Recursive fetch of RSS documents. The supplied URL is downloaded and loaded into an XML document. There it is tested to ensure it is an XML document. The RSS feed is assumed to contain only links. These links may be to HTML pages or other (sub RSS feeds). The HTML pages are end points of the process. They are downloaded but any links they may contain are recorded but not followed. The sub-RSS feeds are then processed by recursive call to this function.

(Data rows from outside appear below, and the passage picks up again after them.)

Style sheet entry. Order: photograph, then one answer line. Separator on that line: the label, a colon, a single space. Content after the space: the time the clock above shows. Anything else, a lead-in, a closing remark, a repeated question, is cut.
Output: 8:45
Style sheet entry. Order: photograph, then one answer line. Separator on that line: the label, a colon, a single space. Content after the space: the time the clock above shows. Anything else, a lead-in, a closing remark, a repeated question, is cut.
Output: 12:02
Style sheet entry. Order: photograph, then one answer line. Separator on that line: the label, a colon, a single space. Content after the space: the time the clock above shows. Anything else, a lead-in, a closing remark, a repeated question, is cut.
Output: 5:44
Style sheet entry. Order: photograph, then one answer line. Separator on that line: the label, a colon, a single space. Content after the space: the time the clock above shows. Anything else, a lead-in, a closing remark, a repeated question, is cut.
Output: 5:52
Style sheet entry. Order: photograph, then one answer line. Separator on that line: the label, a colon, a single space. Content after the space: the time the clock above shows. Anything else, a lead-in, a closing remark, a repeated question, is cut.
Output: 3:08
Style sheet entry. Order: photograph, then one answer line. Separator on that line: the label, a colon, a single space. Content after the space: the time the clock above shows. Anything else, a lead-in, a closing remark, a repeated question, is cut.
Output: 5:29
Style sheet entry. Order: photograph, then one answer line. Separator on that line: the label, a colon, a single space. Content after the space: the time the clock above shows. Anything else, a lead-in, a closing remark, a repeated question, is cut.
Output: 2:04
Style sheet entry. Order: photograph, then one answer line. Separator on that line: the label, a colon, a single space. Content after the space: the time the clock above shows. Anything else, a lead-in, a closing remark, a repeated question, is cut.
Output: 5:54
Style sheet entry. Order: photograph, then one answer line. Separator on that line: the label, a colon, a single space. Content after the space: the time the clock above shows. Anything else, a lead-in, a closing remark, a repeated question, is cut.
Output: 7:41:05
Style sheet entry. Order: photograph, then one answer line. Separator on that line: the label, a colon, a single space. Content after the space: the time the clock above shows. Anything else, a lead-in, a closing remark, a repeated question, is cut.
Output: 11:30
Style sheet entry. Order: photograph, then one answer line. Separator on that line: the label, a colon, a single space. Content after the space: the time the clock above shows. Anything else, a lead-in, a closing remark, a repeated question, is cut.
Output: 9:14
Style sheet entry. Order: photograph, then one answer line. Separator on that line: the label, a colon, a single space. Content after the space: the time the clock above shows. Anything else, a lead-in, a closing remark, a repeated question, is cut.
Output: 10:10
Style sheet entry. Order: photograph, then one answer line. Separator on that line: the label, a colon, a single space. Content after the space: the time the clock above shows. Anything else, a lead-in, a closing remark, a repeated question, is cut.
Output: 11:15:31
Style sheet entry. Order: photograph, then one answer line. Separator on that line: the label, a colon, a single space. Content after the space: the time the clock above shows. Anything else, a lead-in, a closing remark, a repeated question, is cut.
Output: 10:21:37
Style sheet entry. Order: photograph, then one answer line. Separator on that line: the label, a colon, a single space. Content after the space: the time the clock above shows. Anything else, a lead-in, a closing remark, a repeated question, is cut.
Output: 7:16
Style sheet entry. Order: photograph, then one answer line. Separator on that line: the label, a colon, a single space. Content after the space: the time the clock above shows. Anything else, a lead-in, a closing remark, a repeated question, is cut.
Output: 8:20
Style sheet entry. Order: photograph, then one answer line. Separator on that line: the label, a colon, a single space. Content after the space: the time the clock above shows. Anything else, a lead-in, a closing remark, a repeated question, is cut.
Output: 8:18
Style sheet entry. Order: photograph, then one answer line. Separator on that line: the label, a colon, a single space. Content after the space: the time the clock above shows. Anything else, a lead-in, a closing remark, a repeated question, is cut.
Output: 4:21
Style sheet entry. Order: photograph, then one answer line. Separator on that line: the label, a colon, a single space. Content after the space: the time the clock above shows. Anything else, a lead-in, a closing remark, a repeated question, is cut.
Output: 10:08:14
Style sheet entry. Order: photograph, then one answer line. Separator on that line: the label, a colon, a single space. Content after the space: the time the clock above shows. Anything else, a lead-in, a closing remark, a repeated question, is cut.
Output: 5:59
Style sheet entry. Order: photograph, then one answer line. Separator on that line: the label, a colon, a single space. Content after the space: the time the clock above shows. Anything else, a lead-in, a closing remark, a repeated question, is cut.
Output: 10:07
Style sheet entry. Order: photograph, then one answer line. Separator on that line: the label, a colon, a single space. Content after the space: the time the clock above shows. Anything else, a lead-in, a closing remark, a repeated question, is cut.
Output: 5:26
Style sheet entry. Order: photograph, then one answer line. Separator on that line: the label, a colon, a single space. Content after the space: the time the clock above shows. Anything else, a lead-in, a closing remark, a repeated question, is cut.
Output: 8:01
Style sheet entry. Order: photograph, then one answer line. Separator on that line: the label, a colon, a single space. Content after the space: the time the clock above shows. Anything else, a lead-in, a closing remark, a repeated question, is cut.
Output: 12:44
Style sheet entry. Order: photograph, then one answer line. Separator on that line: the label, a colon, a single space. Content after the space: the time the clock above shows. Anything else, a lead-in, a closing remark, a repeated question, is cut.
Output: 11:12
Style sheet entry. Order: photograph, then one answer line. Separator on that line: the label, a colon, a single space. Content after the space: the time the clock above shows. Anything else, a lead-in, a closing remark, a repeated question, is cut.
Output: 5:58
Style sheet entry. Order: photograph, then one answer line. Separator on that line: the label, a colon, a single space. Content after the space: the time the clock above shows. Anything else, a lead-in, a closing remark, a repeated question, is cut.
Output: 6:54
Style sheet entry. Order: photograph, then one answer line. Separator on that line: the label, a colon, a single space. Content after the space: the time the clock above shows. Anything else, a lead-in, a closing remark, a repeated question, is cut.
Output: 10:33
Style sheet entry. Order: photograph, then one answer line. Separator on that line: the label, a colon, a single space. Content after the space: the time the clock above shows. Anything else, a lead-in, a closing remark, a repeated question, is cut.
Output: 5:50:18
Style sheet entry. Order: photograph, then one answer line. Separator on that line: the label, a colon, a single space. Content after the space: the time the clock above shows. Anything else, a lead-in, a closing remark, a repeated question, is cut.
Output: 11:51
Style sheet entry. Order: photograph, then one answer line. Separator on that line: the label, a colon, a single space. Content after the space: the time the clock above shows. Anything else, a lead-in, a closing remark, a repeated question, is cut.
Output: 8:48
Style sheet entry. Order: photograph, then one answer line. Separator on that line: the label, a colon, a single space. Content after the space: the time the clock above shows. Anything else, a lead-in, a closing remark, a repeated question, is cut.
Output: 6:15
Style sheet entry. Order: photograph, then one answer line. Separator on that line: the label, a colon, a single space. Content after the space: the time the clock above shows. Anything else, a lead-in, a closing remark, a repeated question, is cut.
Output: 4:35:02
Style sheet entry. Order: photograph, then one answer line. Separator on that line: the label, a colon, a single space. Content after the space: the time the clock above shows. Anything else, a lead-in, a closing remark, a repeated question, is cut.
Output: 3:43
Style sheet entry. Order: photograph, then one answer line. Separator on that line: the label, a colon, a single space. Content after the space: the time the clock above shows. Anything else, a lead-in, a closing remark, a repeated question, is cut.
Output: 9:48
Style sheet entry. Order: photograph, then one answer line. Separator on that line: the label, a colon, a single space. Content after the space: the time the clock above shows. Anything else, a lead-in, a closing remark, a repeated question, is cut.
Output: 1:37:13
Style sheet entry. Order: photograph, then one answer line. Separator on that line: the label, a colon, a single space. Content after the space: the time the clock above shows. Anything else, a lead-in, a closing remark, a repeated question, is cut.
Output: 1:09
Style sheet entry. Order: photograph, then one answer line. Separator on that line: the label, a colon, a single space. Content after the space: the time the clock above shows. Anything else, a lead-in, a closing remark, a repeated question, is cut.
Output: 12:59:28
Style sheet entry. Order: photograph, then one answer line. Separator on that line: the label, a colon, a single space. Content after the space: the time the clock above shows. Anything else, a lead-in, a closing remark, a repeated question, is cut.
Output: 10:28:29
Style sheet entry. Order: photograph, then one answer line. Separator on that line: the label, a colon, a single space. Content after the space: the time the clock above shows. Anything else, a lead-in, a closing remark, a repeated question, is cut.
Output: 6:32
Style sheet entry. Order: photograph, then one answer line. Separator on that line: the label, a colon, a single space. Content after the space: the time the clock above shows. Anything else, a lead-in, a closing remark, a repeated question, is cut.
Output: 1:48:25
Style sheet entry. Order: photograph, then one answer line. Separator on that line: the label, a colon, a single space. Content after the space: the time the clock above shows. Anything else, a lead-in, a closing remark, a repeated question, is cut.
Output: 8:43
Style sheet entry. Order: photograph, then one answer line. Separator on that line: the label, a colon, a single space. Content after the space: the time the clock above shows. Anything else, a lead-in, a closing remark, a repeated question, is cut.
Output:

| Return Type | Function name | Arguments |
|---|---|---|
| hzEcode | hzWebhost::getRss_r | (HttpRC&,hzUrl&,uint32_t,) |
Declared in file: hzHttpClient.h
Defined in file : hzHttpClient.cpp
Function Logic:
Function body:
hzEcode hzWebhost::getRss_r (HttpRC& hRet)hzUrl& feed, uint32_t nLevel,
{
// Recursive fetch of RSS documents. The supplied URL is downloaded and loaded into an XML document. There it is tested to ensure it is an
// XML document. The RSS feed is assumed to contain only links. These links may be to HTML pages or other (sub RSS feeds). The HTML pages
// are end points of the process. They are downloaded but any links they may contain are recorded but not followed. The sub-RSS feeds are
// then processed by recursive call to this function.
//
// Arguments: 1) hRet Set by this operation
// 2) feed The RSS URL
// 3) nLevel RSS Hierarchy
//
// Returns: E_NODATA If the download failed
// E_TYPE If the downloaded material does not appear to be XML
// E_FORMAT If the downloaded material could not be loaded into an XML document
// E_ARGUMENT If the RSS tags are not defined
// E_NOTFOUND If no tags were found in the RSS
// E_OK If the RSS data was collected
_hzfunc("hzWebhost::getRss_r") ;
hzVect<hzXmlNode*> linx ; // Links found in (this) RSS feed page
hzVect<hzUrl> todo ; // Links found in RSS feed page (additions to this are controlled by the set above)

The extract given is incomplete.